Flakers fitted into this environment. There was hardly a hair left of his head and there was a cigarette hanging from the corner of his mouth all the time. They went into the living room, where Christian saw an almost empty bookshelf, a couch and a television. There were no lamps hanging from the ceiling. The only light came from a desk lamp, which stood on the dining room table. Flakers invited him to sit down.
“So, you actually moved in,” Flakers stated the obvious. Christian nodded.
“I don’t know why everyone finds that so surprising,” he countered. “Ms. Evans made a similar remark. But this building is just like any other, isn’t it?”
“Yes, of course. But on the other hand, not at all.” Christian looked at him, perplexed. “How can I put it?” Flakers retorted, with a barely detectable hint of bitter humor. “There is something rather strange about this house; I’m afraid you’ll discover it for yourself soon enough, but, I’d be happier if you didn’t.”
Some cigarette ash fell onto the upholstery of the arm chair, bu
t it didn’t seem to bother Flakers. He stared at Christian for a long time, without saying a word. He didn’t know how to react. He felt very uncomfortable.

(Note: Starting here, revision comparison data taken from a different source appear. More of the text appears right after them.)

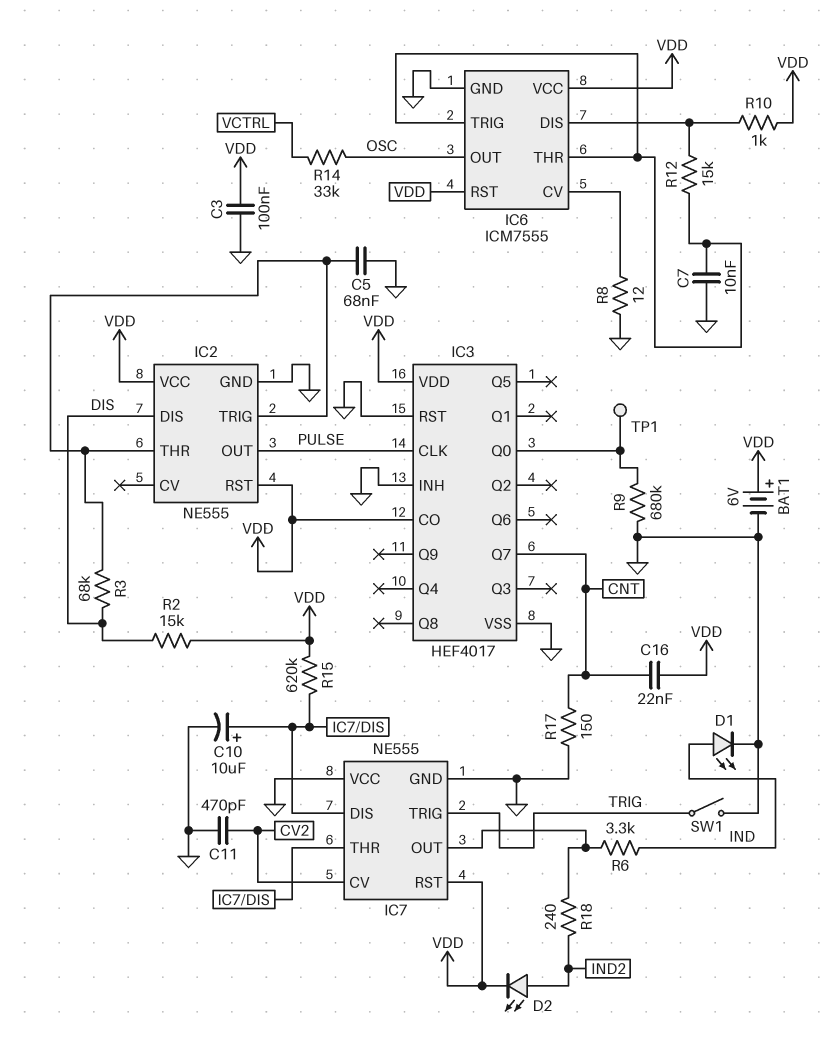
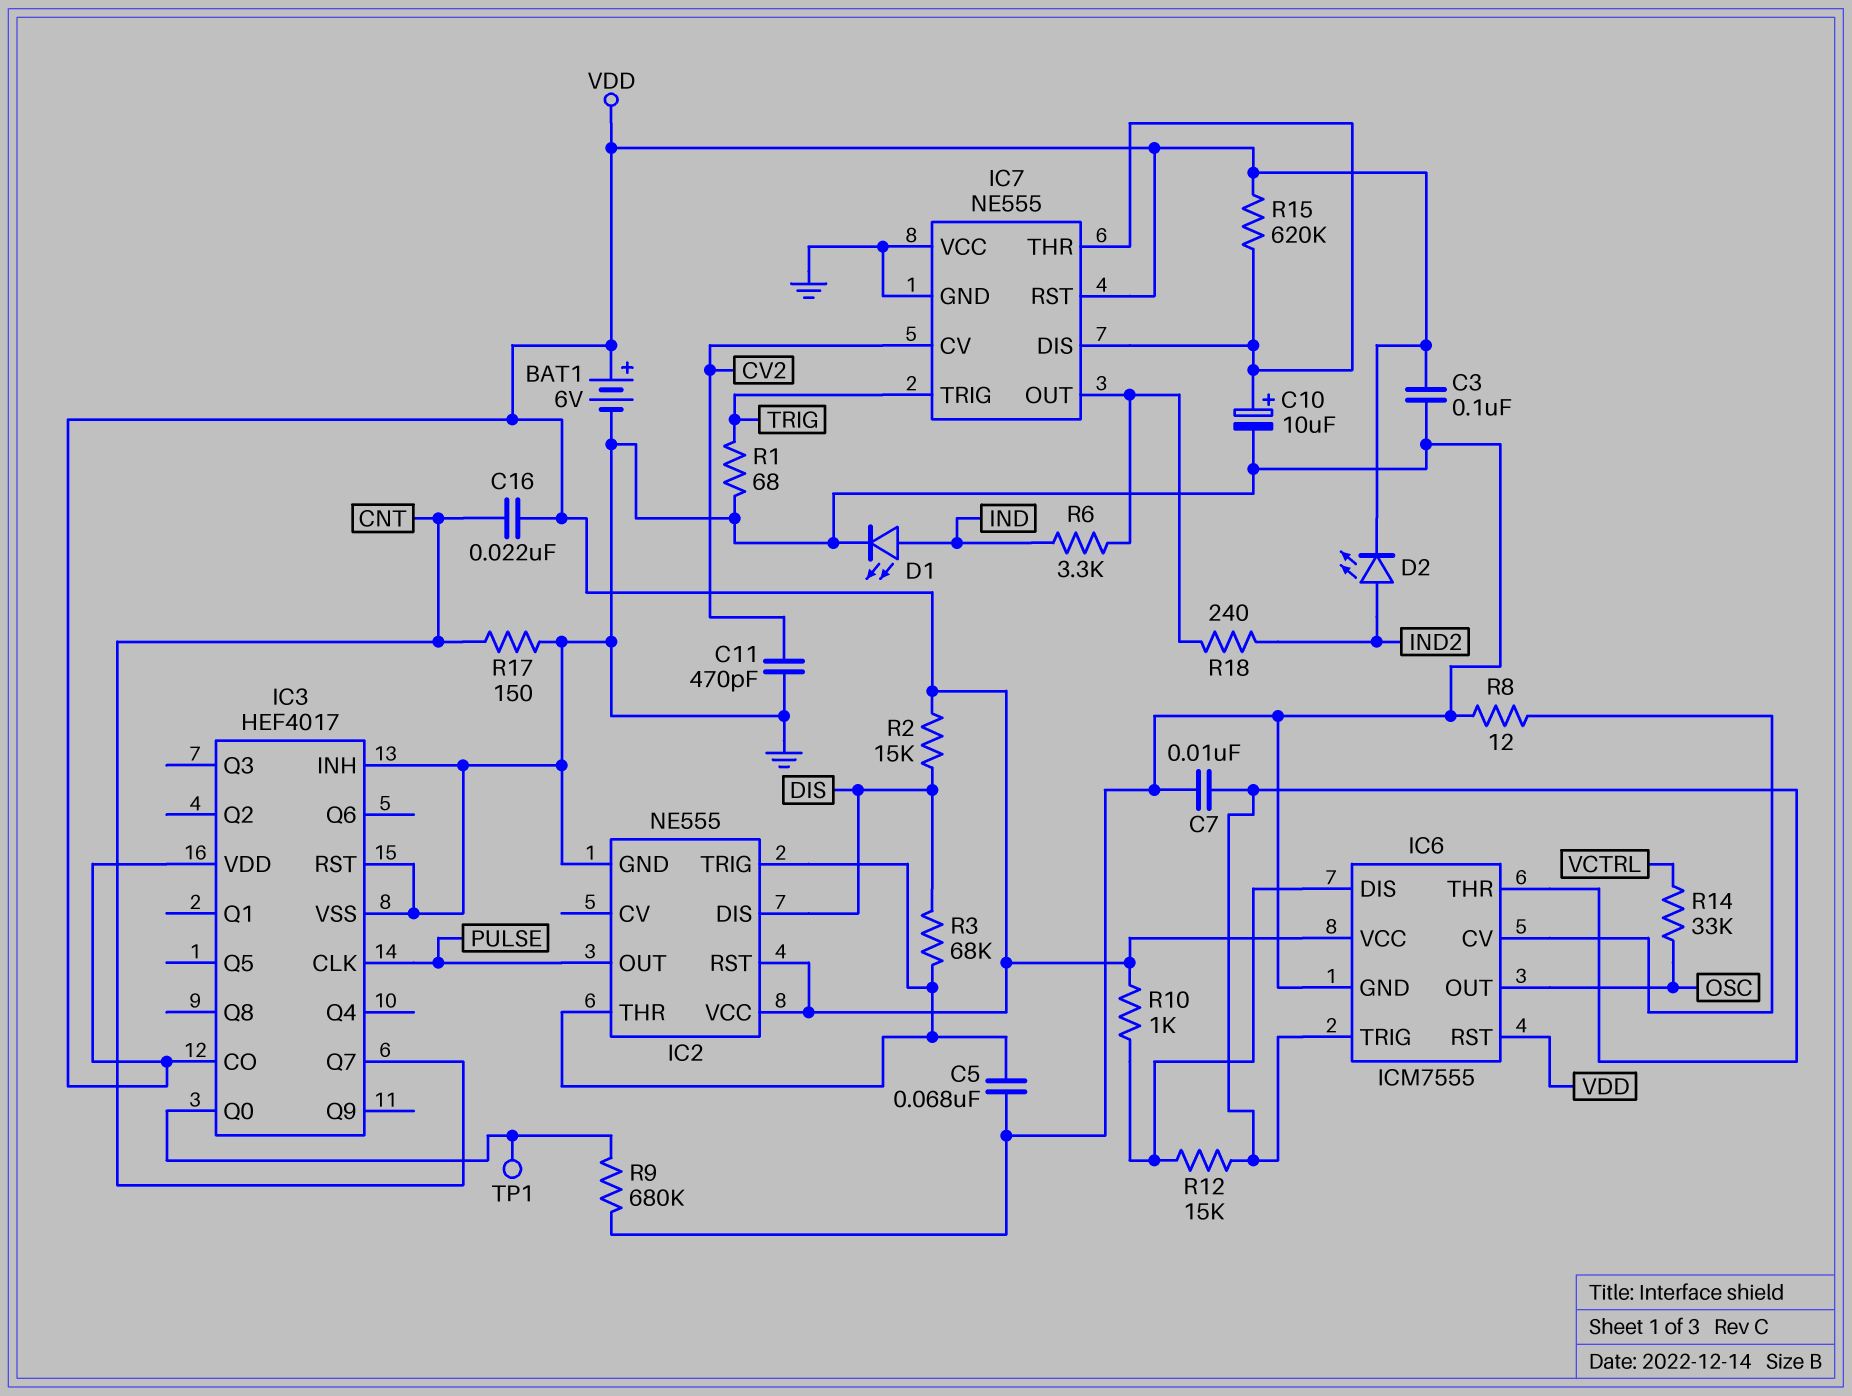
R1: none -> 68 (GND, TRIG)
SW1: switch (GND, TRIG) -> none

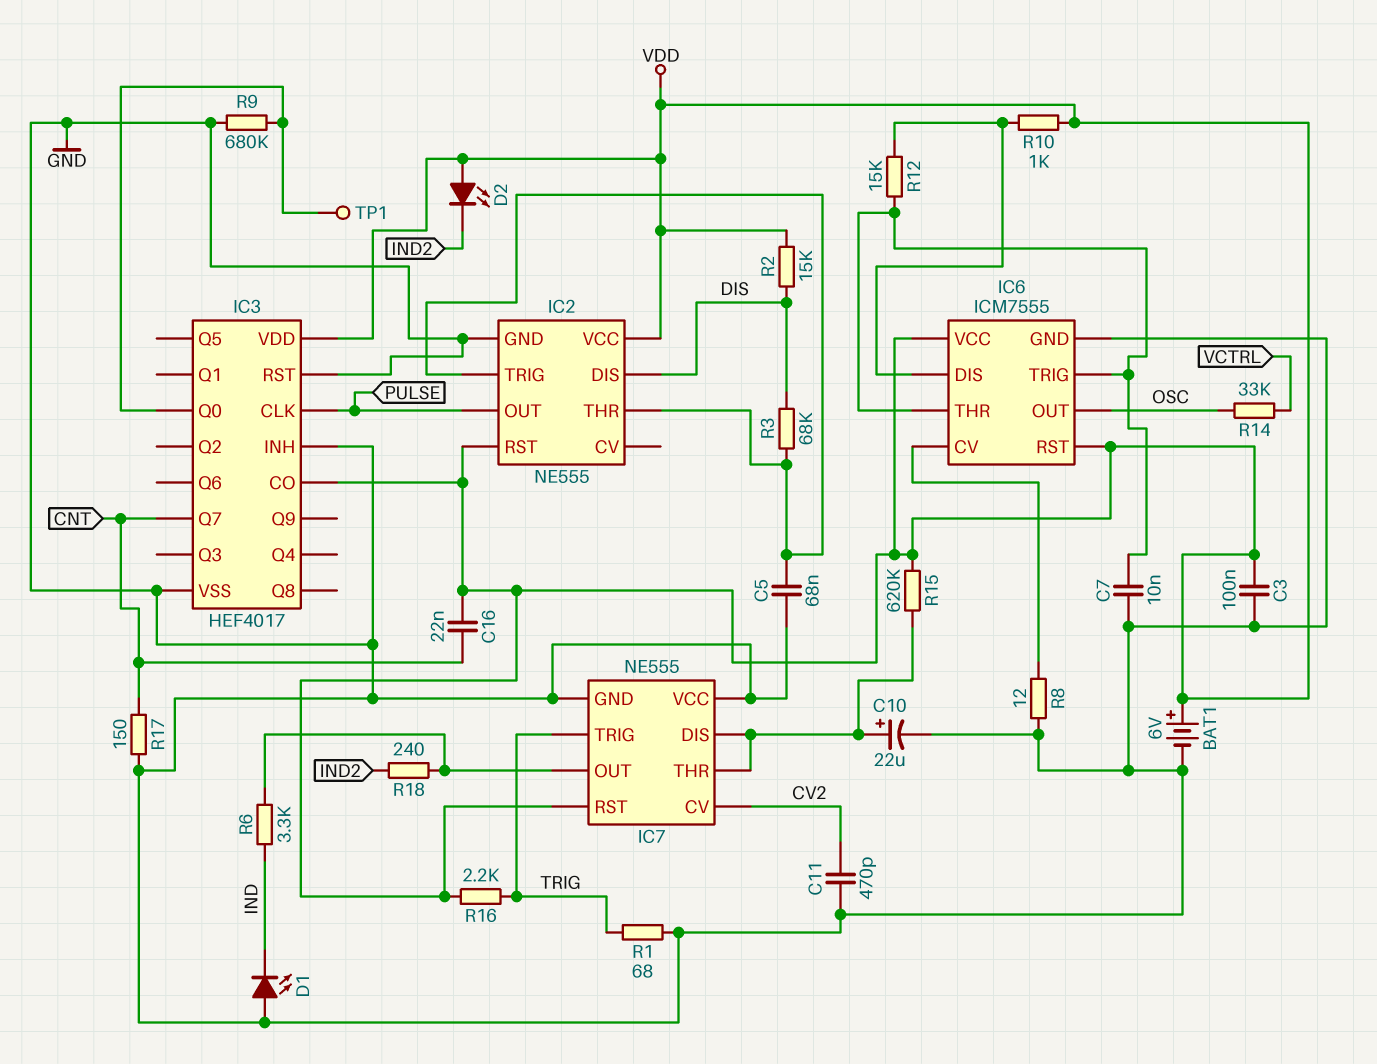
C10: 10uF (plus IC7/DIS, minus GND) -> 22uF (plus IC7/DIS, minus GND)
D1: LED (A IND, K GND) -> LED (A GND, K IND)
D2: LED (A IND2, K VDD) -> LED (A VDD, K IND2)
R16: none -> 2.2k (TRIG, VDD)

“Why don’t you just tell me what it is?” he suggested amiably. “After all, I also live here now.” But Flakers didn’t answer the question. In fact, he pretended that he hadn’t heard it at all. It was raining outside again, the raindrops driving against the windowpane. He seemed to have forgotten that Christian was there. At last, he stood up and said:
“If you have any trouble that is not of a technical nature, please don’t come to me. And let me give you some advice. Keep away from Derek Dagger if you want to avoid problems and stay out of trouble.”
He saw Christian to the door, and after a brief farewell, left him standing alone in the hall, closing the door behind him. Christian was confused. Why would he get into trouble by associating with Dagger? He would find out soon enough.
Chapter 6
He went up to the next floor and rang the Kline’s doorbell. After the shrill tone faded, he heard sounds of hectic clashing and slamming doors from inside. Finally, the door opened, and a woman stuck her head out, claiming she’d had to lock their dangerous dog away before letting him in, so that he didn’t tear Christian to pieces. But he heard nothing that sounded even remotely like a dog.
He recognized the woman as Angelica Kline and seeing her close-up for the first time, he shuddered inwardly. She certainly wasn’t an old woman, but the strain of a destiny he knew nothing about had taken its toll. She had thick straw-colored, permed hair that was badly in need of a wash. Her face was creased with wrinkles and her skin was weakened by too much smoking.
She stood in front of Christian, regarding him suspiciously. He introduced himself:
“I’m your new neighbor, Christian Shaffner,” he said.